→ **WHAT TO WORK ON**:
Where in the data does the word "https" appear? Find those lines and copy them.

───── SOURCE DATA

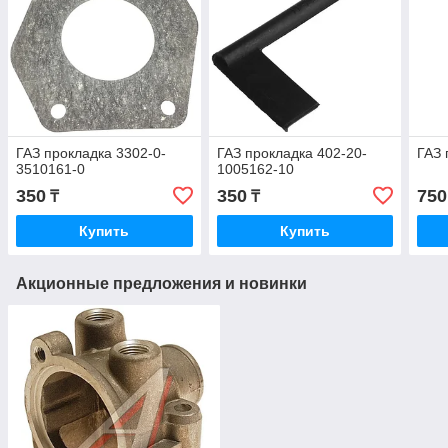
ГАЗ прокладка 3302-0-
ГАЗ прокладка 402-20-
ГАЗ 
3510161-0
1005162-10
350
350
750
₸
₸
Купить
Купить
Акционные предложения и новинки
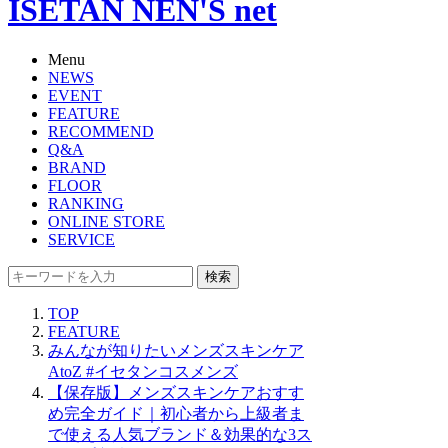
ISETAN NEN'S net
Menu
NEWS
EVENT
FEATURE
RECOMMEND
Q&A
BRAND
FLOOR
RANKING
ONLINE STORE
SERVICE
検索
TOP
FEATURE
みんなが知りたいメンズスキンケア
AtoZ #イセタンコスメンズ
【保存版】メンズスキンケアおすす
め完全ガイド｜初心者から上級者ま
で使える人気ブランド＆効果的な3ス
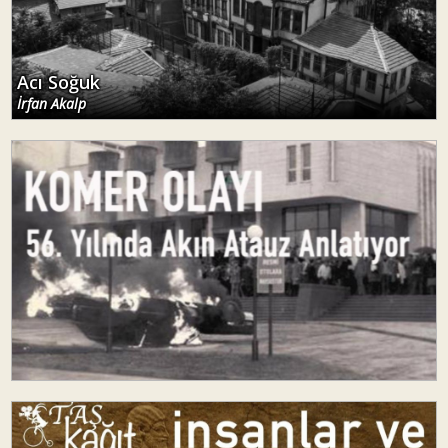
Acı Soğuk
İrfan Akalp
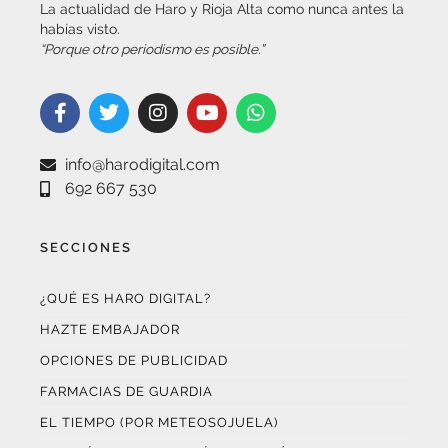
“Porque otro periodismo es posible.”
info@harodigital.com
692 667 530
SECCIONES
¿QUÉ ES HARO DIGITAL?
HAZTE EMBAJADOR
OPCIONES DE PUBLICIDAD
FARMACIAS DE GUARDIA
EL TIEMPO (POR METEOSOJUELA)
SUSCRÍBETE AL BOLETÍN ELECTRÓNICO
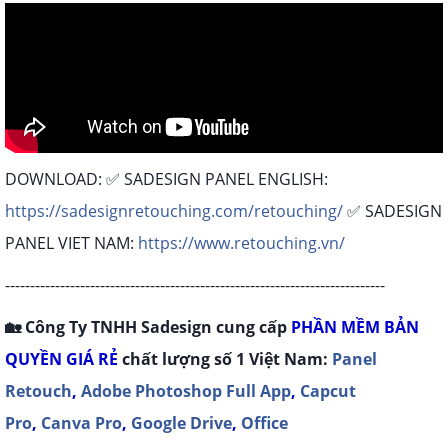
DOWNLOAD: ✅ SADESIGN PANEL ENGLISH:
https://sadesignretouching.com/retouching/
✅ SADESIGN
PANEL VIET NAM:
https://www.retouching.vn/
----------------------------------------------------------------------------
🏡 Công Ty TNHH Sadesign cung cấp
P
HẦN MỀM BẢN
QUYỀN
GIÁ RẺ
chất lượng số 1 Việt Nam:
Panel
Retouch
,
Adobe Photoshop Full App
,
Capcut
Pro
,
Canva Pro
,
Google Drive
,
Office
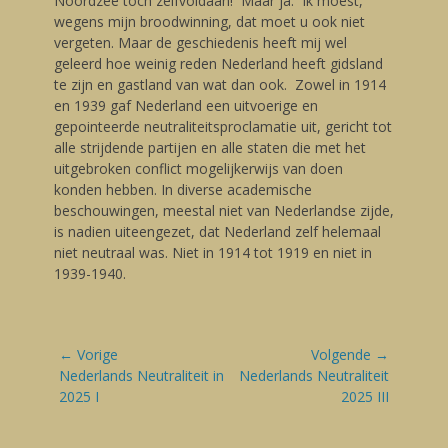
Noordzee toch zelfvoldaan! Maar ja. Ik moest,
wegens mijn broodwinning, dat moet u ook niet
vergeten. Maar de geschiedenis heeft mij wel
geleerd hoe weinig reden Nederland heeft gidsland
te zijn en gastland van wat dan ook. Zowel in 1914
en 1939 gaf Nederland een uitvoerige en
gepointeerde neutraliteitsproclamatie uit, gericht tot
alle strijdende partijen en alle staten die met het
uitgebroken conflict mogelijkerwijs van doen
konden hebben. In diverse academische
beschouwingen, meestal niet van Nederlandse zijde,
is nadien uiteengezet, dat Nederland zelf helemaal
niet neutraal was. Niet in 1914 tot 1919 en niet in
1939-1940.
Bericht
← Vorige
Volgende →
navigatie
Vorige
Nederlands Neutraliteit in
Volgende
Nederlands Neutraliteit
blog:
2025 I
blog:
2025 III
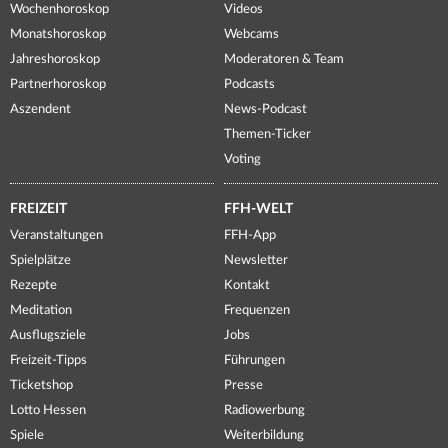
Wochenhoroskop
Videos
Monatshoroskop
Webcams
Jahreshoroskop
Moderatoren & Team
Partnerhoroskop
Podcasts
Aszendent
News-Podcast
Themen-Ticker
Voting
FREIZEIT
FFH-WELT
Veranstaltungen
FFH-App
Spielplätze
Newsletter
Rezepte
Kontakt
Meditation
Frequenzen
Ausflugsziele
Jobs
Freizeit-Tipps
Führungen
Ticketshop
Presse
Lotto Hessen
Radiowerbung
Spiele
Weiterbildung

──────────

→ **THE COMPLETED TASK**:
https://sadesignretouching.com/retouching/
https://www.retouching.vn/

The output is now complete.